[Text passage]
*****

Independent, adaptable and often highly talented, internationally mobile researchers are a prized commodity in academia.
Equipped with doctorates, new ideas and a steely work ethic, these go-anywhere academics are integral parts of laboratories at most top universities, with institutions vying to attract top talent to their campuses.
In return, these academic nomads enjoy the chance to work with other top-level researchers, and in many cases, to use better equipment and receive a better salary than in their home country.
The result is usually better science, with huge benefits accruing to individuals, institutions and the wider knowledge economy. One in four Nobel prizes awarded to Americans between 1990 and 2000 went to a migrant researcher, while half of Silicon Valley start-ups include a foreign-born national as a founder.
But does this pleasing narrative of international mobility – a win-win for individuals and institutions – tell the full story?
Many are starting to ask whether mobility is an unalloyed good for researchers, whatever the obvious advantages for employers.
“In many countries it is actually detrimental to your career if you have been abroad because [then] you do not have time to move up [the career ladder in your home country],” explained Miguel Jorge, lecturer in chemical engineering at the University of Strathclyde.
Dr Jorge, who has also held full-time research positions in the US and his native Portugal, has been involved in the Voice of Researchers initiative, which seeks to capture the views and experiences of the estimated 2.2 million researchers working in the European Union.
Many of those who have spoken at the initiative’s conferences feel their careers have been harmed, rather than enhanced, by moving abroad, said Dr Jorge, who was speaking at the Vitae Researcher Development International Conference, held in Manchester on 8 and 9 September.
“These researchers are often those from countries where academic inbreeding is common and staying within the system is highly valued,” he said.
This anecdotal evidence is backed up by the finding of several major studies, such as the EU-commissioned More 2 survey, which polled more than 14,000 researchers in 2013, Dr Jorge said.
That report found that 54 per cent of researchers had worked abroad, but 31 per cent felt that their overseas stay had harmed their career progression. Some 55 per cent said it had improved it and 14 per cent said it had no impact, indicating that the majority still viewed it favourably.

*****

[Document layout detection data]
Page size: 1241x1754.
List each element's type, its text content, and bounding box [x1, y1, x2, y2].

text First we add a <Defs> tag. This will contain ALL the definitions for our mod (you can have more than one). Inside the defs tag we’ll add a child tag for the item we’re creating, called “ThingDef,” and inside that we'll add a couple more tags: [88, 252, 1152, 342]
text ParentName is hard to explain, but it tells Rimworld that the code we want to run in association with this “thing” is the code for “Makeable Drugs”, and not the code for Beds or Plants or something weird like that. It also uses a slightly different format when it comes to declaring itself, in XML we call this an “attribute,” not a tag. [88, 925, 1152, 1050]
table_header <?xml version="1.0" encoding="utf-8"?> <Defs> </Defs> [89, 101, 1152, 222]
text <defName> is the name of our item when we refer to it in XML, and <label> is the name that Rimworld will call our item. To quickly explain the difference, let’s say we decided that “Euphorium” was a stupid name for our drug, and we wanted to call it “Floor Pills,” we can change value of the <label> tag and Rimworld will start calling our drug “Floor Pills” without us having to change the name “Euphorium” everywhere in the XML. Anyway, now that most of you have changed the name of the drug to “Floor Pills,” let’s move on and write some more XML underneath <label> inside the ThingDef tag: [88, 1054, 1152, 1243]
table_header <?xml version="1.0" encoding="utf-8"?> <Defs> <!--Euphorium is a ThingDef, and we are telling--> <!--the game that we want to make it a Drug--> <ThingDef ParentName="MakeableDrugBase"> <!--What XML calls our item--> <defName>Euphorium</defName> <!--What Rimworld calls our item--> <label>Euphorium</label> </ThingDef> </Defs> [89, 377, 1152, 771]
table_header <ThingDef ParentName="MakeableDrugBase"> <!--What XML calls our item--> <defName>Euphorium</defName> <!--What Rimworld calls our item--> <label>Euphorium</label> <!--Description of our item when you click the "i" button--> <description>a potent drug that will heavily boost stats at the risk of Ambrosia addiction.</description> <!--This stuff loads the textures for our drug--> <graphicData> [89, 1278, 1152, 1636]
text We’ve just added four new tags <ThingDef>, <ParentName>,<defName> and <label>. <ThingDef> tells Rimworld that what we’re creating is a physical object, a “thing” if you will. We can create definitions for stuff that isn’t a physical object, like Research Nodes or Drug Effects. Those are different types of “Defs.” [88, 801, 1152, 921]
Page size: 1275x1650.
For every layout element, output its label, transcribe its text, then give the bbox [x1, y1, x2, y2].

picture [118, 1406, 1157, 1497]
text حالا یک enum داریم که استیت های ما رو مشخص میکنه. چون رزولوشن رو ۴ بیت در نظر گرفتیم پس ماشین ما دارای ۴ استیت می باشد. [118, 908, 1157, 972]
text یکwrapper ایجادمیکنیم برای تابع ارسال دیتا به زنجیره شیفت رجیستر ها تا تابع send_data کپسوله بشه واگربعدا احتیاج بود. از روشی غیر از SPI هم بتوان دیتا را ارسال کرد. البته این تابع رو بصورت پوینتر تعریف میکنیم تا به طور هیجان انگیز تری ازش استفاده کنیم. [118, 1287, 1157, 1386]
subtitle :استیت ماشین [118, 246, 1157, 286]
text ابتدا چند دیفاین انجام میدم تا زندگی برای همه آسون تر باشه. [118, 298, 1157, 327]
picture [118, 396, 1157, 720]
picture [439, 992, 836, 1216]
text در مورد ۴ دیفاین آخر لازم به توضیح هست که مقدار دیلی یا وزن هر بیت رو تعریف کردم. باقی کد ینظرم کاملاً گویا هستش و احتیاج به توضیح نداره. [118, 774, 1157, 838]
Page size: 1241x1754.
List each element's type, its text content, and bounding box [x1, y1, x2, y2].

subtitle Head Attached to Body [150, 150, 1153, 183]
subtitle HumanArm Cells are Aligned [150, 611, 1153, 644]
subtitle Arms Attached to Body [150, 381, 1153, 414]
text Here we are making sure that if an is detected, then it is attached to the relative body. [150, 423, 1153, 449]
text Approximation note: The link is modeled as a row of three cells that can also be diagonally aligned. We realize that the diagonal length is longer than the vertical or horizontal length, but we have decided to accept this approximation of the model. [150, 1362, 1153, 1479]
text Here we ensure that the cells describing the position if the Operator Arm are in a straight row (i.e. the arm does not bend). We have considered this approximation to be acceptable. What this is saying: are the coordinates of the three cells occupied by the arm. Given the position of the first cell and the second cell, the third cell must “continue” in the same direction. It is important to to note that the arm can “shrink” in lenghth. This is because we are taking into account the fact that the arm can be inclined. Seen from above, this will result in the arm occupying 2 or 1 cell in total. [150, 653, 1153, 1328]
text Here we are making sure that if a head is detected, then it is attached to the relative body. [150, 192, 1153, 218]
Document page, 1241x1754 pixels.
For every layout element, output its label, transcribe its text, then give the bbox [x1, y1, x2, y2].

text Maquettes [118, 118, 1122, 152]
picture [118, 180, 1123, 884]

*****

[Tasks to carry out]
1. In the article on researcher mobility, change the passage starting at "Independent, adaptable and" and ending at "as a founder." so that "academic nomads" is replaced with "roaming scholars".
2. According to the article on researcher mobility, what percentage of researchers in the More 2 survey felt their overseas stay had harmed their career progression?
3. Continue the article on researcher mobility from the point where it stops.
The material is not used for anything here.

[Results for the exercise]
1.
Independent, adaptable and often highly talented, internationally mobile researchers are a prized commodity in academia.
Equipped with doctorates, new ideas and a steely work ethic, these go-anywhere academics are integral parts of laboratories at most top universities, with institutions vying to attract top talent to their campuses.
In return, these roaming scholars enjoy the chance to work with other top-level researchers, and in many cases, to use better equipment and receive a better salary than in their home country.
The result is usually better science, with huge benefits accruing to individuals, institutions and the wider knowledge economy. One in four Nobel prizes awarded to Americans between 1990 and 2000 went to a migrant researcher, while half of Silicon Valley start-ups include a foreign-born national as a founder.

2. 31 per cent

3.
But 48 per cent also said that international work had decreased their job options in academia (33 per cent said it increased them) and 43 per cent said it had lowered their salary, in contrast to the 17 per cent who had enjoyed a pay increase. A quarter said it had actually hindered their academic output.
Throw in the obvious social and emotional toll of uprooting to a different country, and some scholars have started to ask whether academic mobility has much to offer researchers beyond satisfying the immediate economic necessity of a job.
But Marijk van der Wende, professor of higher education at VU University Amsterdam, argued that studies had conclusively shown the economic and career benefits for internationally mobile scholars.
“There are some systems with very high levels of inbreeding that do not accept people who come back,” said Professor van der Wende, who is currently a visiting scholar at Harvard University.
“That is the case in Japan and has happened in France and Germany, but they have worked hard to overcome this,” she added.
Many countries insist on academic staff having overseas experience, said Professor van der Wende, citing China’s “sea turtle” policy in which students are encouraged to pursue PhDs and postdoctoral positions abroad before returning home.
“You are very unlikely to gain a chair in the Netherlands unless you have some international experience,” she added.
With renewed efforts to promote movement within the European Research Area and greater economic imbalances within the EU itself, more researchers will work internationally over the next few years, she added.
Many universities have excellent policies to welcome and support incoming and returning scholars, but others could do much better, particularly when advising staff on what to expect, she said.
“Things will never be perfect, but institutions must be aware of their responsibilities as international employers,” she said.
- There were 610,000 foreign-born PhD holders in the US between 2005 and 2009, representing 27 per cent of all doctorates in the country
- During the same period, 100,000 doctorate holders in the US were born in China, of whom 40 per cent had obtained US citizenship
- More than 60,000 Indian PhD holders were living in the US between 2005 and 2009, an increase of 54 per cent on 2000
- A third of all engineers and 50 per cent of PhD holders in this sector in the US were foreign-born, compared with only 15 per cent of the US workforce as a whole
- At the top 10 US universities, 76 per cent of all patents awarded had at least one foreign-born submitter
- Currently, 73 per cent of individuals leaving Greece have a postgraduate degree and 51 per cent a PhD, with 31 per cent of Greek emigrants coming to the UK.
Figures taken from “International academic mobility: towards a concentration of the minds in Europe” by Marijk van der Wende, published in European Review in May 2015, initially published by the Center for Studies in Higher Education, University of California, Berkeley.
Print headline: Do international posts boost researchers’ job prospects?